# How Fast Do Yellow Tangs Grow?



## Mike122019 (Feb 14, 2005)

I'm thinking about buying a yellow tang about 1" for my 29 gallon FOWLR tank. Everyone says that they grow fast but how fast is that. If I were to get one and put it in a 29 gallon how soon would I have to upgrade? A year more or less? How many inches on average do they grow a year, if any one knows let me know thanks.


----------



## 204CORD (Oct 18, 2004)

go to and do a search, you'll find your answer right away.


----------



## Mike122019 (Feb 14, 2005)

RC? what is that I have been doing resaerch and havent found anything about how much they grow in a year


----------



## -=BOB=- (Mar 6, 2003)

don't do that... it's not really dependable on growth rate, it's just simply to small for any tang of any size...These fishes are active swimmers and require tank where they can swim around and explore. Its mean to trap small tang in 30g. You need to look for nano style fishes such as dwarf gobies and so


----------



## Mike122019 (Feb 14, 2005)

Well assume I dont care about being mean, how long would I have before I need an upgrade?


----------



## cruzeoc (Aug 30, 2004)

haha good reply mike put it simple well you need an upgrade straight away if thats the case the tang will grow depending on how heathy it is and how well it is fed but sure enouth yours will die so no need to worry because you have just waisted maney but hey who cares rite


----------



## 00nothing (Mar 26, 2004)

Mike122019 said:


> Well assume I dont care about being mean, how long would I have before I need an upgrade?
> [snapback]893552[/snapback]​


LMFAO best answer ever








take that tang police

what are the dimensions on ure 29g and as far as i know yellow tangs aren't the fastest growing fish going i have had mine in my 55 gallon for about 3 months no noticable grwoth spurts and water quality is good


----------



## Mike122019 (Feb 14, 2005)

30x12x18, My girl friend loves yellow tangs so I rather have a dead fish then hear her complain about how badly she wants one.


----------



## Mike122019 (Feb 14, 2005)

30x12x18, My girl friend loves yellow tangs so I rather have a dead fish then hear her complain about how badly she wants one. Theres some early tank pics.


----------



## -=BOB=- (Mar 6, 2003)

*Well assume I dont care about being mean, how long would I have before I need an upgrade*

well if thats a case I'd recommend to you to stick with piranhas cause such a moron could never learn a sh*t about reefing ...


----------



## Mike122019 (Feb 14, 2005)

OK thanks BOB I didnt know people were so sensitive about yellow tangs.







and i dont have piranhas


----------



## cruzeoc (Aug 30, 2004)

well after all this it is possable to get a yellow tang it wont grow to fast and depending on your filtration and feeding methods it is possable to keep one please get some plants for your tank for it to nibble on then the success rate will be better


----------



## Mike122019 (Feb 14, 2005)

Ok cool, i was planning on getting some plants, does it matter what kind. Also how long will it be able to live there?


----------



## -=BOB=- (Mar 6, 2003)

Ignorant little prick.. I'd f*cking love to grab you for the neck, punch you around a bit, and than to squeeze you in a such a cube...

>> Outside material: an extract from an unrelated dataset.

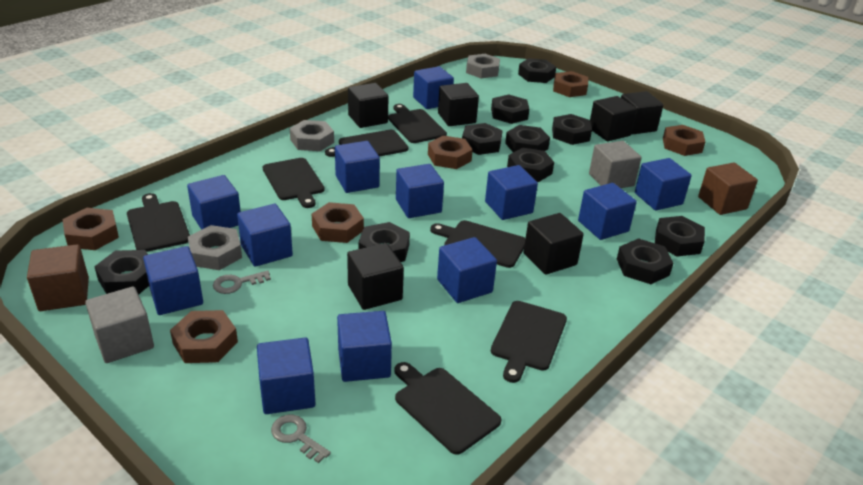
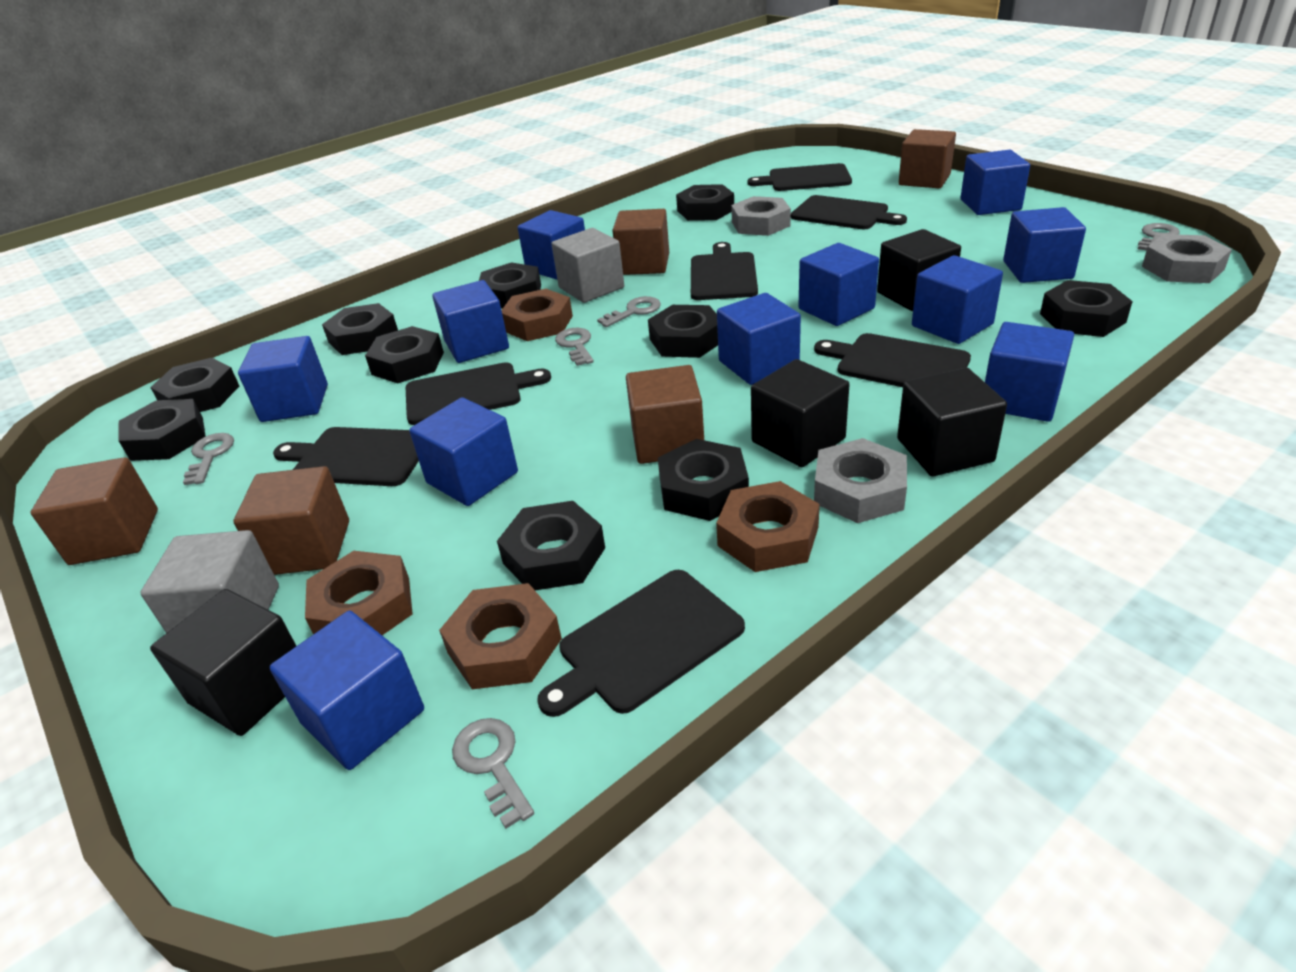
black cube: [347,243,404,310] [348,83,389,128] [438,83,479,126] [524,213,584,275] [590,96,637,141] [621,91,663,135] = 6 -> [150,589,296,736] [751,359,849,467] [877,229,961,311] [897,368,1007,477] = 4
blue cube: [143,246,203,315] [187,175,241,230] [237,204,293,267] [257,337,315,414] [335,141,380,193] [337,311,392,382] [396,164,444,218] [413,66,454,109] [437,237,497,303] [485,165,538,220] [578,183,637,240] [635,158,692,211] = 12 -> [238,336,328,422] [270,611,424,770] [409,397,518,506] [432,280,509,363] [518,210,585,280] [717,293,801,385] [798,243,879,326] [912,255,1003,344] [960,150,1030,215] [985,322,1074,422] [1003,207,1086,283] = 11
brown cube: [27,244,89,311] [698,163,758,215] = 2 -> [31,457,158,565] [234,466,349,575] [612,209,669,275] [626,365,704,464] [899,129,956,188] = 5
brown nut: [62,208,119,250] [170,310,238,363] [312,202,364,243] [428,135,473,169] [553,71,588,97] [663,125,705,156] = 6 -> [305,551,413,635] [439,583,562,689] [502,289,573,341] [716,481,820,572] = 4
grey key: [213,270,271,294] [271,415,331,463] = 2 -> [183,433,234,485] [452,718,534,829] [555,328,594,366] [597,296,661,327] [1138,223,1180,251] = 5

Fuzzy Dwarf Lion in a 10g ....kid you suck ass....


----------



## cruzeoc (Aug 30, 2004)

well all marine seaweed is fine but you have to supliment feed it so read up on all the foods they need search the net on it


----------



## Raptor (Jan 3, 2003)

Well you should not keep fish if you dont care about thier health. Tangs need alot of space. Yellows not as much, But mostlikely gonna stress out and die so i say not very fast at all if any.
This thread is worthless, so closed
Oh and cord ya know thats not right.


----------